Я торопливо говорю, а сам думаю: что-то со мной случилось. Наверное, это из-за виски, не пил ведь я тоже давным-давно. И сейчас я просто умру, если не расскажу о себе все – ей, этой незнакомой женщине, которой сейчас как будто и нет вовсе, и, может быть, она уже растворилась в темноте…
Но Вероника подает голос.
– Мимикрия, – с иронией говорит она. – Я вспомнила умное слово…
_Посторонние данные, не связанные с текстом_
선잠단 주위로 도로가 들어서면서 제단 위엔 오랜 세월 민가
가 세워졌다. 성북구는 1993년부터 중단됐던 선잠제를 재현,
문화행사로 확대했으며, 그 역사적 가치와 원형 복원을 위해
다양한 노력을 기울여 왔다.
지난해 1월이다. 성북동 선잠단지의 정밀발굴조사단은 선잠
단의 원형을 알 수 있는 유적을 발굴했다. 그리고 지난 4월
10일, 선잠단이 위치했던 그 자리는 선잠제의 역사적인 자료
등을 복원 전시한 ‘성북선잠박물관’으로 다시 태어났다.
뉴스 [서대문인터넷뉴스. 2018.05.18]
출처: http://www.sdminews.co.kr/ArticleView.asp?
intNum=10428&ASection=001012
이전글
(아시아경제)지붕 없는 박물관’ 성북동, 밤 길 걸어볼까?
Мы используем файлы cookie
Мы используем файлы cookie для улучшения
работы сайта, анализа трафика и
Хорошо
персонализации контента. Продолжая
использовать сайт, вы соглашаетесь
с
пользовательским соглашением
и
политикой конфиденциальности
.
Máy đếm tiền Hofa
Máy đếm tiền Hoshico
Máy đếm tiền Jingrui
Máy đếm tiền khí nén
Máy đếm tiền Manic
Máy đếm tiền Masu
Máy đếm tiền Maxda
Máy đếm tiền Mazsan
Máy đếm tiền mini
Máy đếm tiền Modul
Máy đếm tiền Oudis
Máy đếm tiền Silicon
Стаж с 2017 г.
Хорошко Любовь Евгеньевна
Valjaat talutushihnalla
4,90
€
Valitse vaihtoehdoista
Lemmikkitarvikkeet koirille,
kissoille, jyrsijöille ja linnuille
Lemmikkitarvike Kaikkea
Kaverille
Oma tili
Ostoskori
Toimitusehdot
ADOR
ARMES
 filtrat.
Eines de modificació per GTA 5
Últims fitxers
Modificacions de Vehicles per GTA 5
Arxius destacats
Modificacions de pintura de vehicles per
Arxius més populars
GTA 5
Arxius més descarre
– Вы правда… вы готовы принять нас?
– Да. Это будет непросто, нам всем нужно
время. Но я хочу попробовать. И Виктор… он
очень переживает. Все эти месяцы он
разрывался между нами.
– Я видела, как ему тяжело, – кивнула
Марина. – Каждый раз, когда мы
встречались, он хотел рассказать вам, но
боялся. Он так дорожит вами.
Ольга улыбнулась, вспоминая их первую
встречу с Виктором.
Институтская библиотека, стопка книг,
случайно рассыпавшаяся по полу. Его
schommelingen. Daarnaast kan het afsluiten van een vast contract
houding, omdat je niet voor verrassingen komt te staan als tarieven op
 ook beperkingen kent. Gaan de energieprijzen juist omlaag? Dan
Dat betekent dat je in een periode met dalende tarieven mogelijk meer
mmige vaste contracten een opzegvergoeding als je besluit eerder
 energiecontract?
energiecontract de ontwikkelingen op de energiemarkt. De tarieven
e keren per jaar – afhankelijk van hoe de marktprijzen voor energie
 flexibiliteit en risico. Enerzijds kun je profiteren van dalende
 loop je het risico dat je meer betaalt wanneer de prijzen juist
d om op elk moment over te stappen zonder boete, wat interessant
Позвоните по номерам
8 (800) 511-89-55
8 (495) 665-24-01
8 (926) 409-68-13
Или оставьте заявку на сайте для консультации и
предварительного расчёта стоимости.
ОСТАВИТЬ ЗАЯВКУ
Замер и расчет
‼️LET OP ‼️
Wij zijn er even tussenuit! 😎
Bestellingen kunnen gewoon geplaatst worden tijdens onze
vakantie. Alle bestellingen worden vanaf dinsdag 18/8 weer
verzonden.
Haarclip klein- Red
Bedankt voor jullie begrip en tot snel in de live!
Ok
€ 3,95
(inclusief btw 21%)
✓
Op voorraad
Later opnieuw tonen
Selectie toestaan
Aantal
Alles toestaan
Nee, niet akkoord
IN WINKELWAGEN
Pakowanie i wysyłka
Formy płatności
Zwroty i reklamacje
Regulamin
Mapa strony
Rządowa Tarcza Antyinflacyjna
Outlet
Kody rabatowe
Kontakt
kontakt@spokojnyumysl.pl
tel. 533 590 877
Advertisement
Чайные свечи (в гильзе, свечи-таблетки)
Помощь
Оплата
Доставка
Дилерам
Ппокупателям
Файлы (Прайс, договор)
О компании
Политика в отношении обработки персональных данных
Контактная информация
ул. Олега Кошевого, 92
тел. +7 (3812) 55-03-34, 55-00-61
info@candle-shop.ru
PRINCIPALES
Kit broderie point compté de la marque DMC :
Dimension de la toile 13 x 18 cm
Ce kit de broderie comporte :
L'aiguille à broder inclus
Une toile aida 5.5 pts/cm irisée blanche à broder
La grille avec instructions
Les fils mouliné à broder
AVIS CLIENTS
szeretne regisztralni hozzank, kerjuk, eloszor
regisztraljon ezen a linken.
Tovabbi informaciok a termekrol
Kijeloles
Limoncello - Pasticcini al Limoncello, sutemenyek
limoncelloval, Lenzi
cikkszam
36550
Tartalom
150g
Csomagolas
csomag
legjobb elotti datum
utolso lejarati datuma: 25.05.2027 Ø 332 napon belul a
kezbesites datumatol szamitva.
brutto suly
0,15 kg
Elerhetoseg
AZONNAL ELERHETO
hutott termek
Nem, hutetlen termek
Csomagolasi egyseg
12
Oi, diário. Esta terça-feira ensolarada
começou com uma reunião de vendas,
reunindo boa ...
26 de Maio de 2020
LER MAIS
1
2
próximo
– Ну да, мимикрия… Она, знаешь ли, определила всю мою жизнь. Я выбирал самую неприметную одежду, говорил самые банальные слова, занимался самой незаметной работой, держался подальше от ярких людей, чтобы и меня рядом с ними, чего доброго, не заметили… Сделаться человеком-невидимкой – вот было бы счастье! Тогда я мог бы наблюдать за миром оттуда – из безопасной невидимости. И тогда, избавившись от страха, я, может быть, начал чувствовать любопытство к миру, к людям… Не доверие, а хотя бы любопытство… Вот я копаюсь в древностях, это мне интересно. А почему? Потому что безопасно. Меня оттуда никто не может достать, схватить, убить, пытать. Они давно умерли, сделав друг другу все зло, на какое были способны… Ну а хуже всего, мне кажется, быть слепым. Тебя все видят, а ты – никого. Полная беззащитность! Я бы, наверное, с ума сошел от страха, ждал, что в любую секунду, с любой стороны подкрадется кто-то с длинным шилом или с бритвой…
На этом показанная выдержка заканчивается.